**What is being asked:**
When you copy the data that follows, reproduce every word exactly and leave out the images.

-------- Collected material

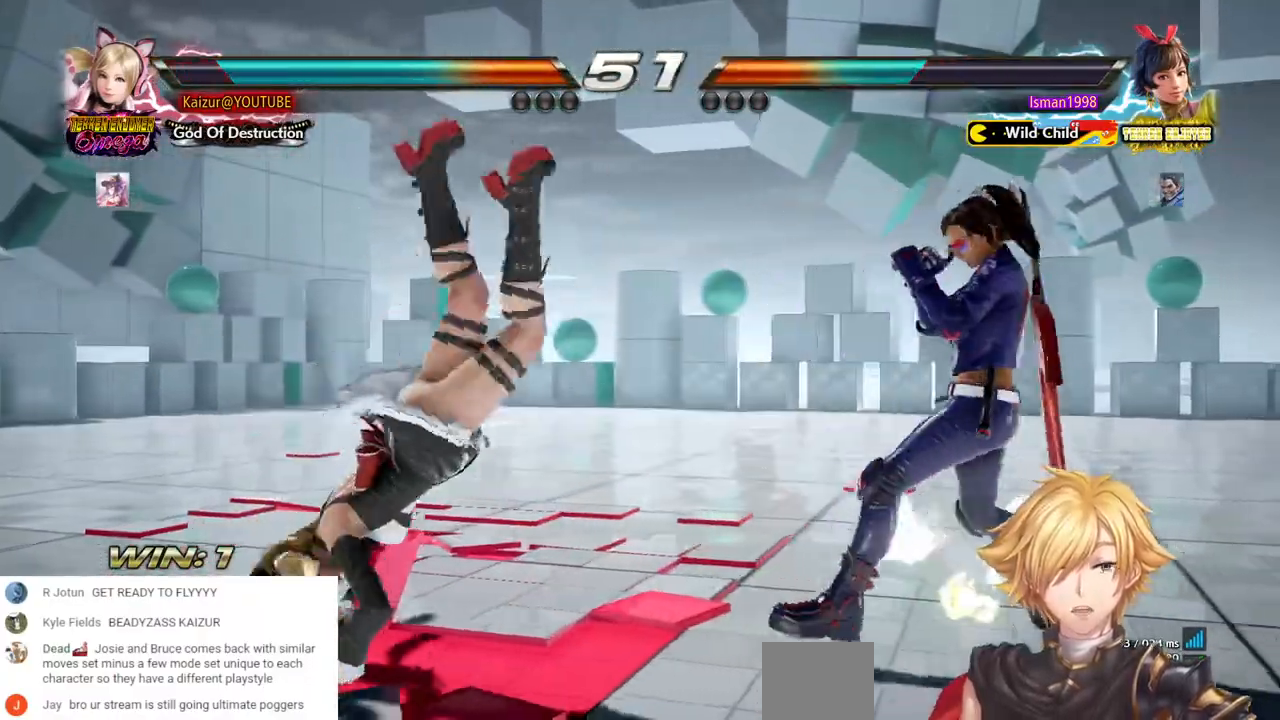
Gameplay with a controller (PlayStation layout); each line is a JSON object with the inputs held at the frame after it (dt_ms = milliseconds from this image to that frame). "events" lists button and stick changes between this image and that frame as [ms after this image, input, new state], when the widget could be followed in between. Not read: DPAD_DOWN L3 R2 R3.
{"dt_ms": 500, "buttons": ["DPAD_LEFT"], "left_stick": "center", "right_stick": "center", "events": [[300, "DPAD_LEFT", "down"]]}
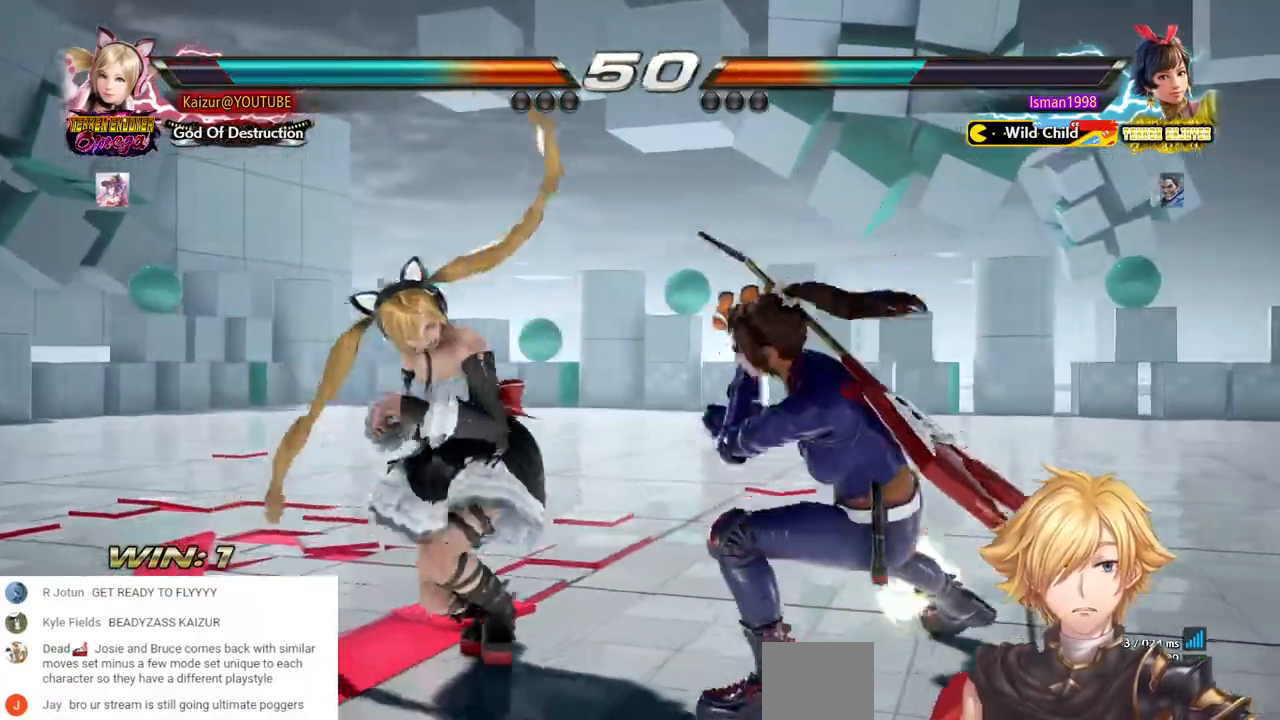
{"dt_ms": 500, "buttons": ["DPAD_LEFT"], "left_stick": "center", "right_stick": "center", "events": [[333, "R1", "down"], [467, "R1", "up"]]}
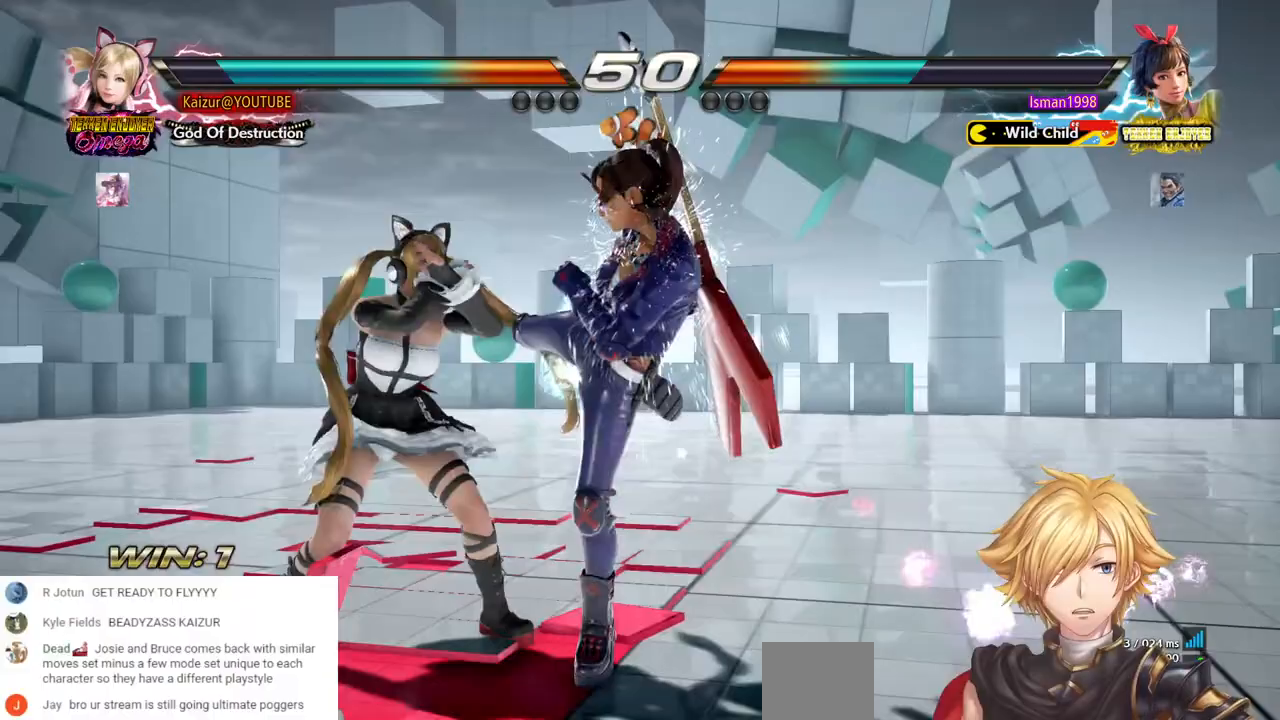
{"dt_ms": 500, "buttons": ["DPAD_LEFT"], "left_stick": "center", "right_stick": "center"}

----------------

**Answer space:**
Gameplay with a controller (PlayStation layout); each line is a JSON object with the inputs held at the frame after it (dt_ms = milliseconds from this image to that frame). "events" lists button and stick changes between this image and that frame as [ms after this image, input, new state], when the widget could be followed in between. Not read: DPAD_DOWN L3 R2 R3.
{"dt_ms": 500, "buttons": ["DPAD_LEFT"], "left_stick": "center", "right_stick": "center", "events": [[300, "DPAD_LEFT", "down"]]}
{"dt_ms": 500, "buttons": ["DPAD_LEFT"], "left_stick": "center", "right_stick": "center", "events": [[333, "R1", "down"], [467, "R1", "up"]]}
{"dt_ms": 500, "buttons": ["DPAD_LEFT"], "left_stick": "center", "right_stick": "center"}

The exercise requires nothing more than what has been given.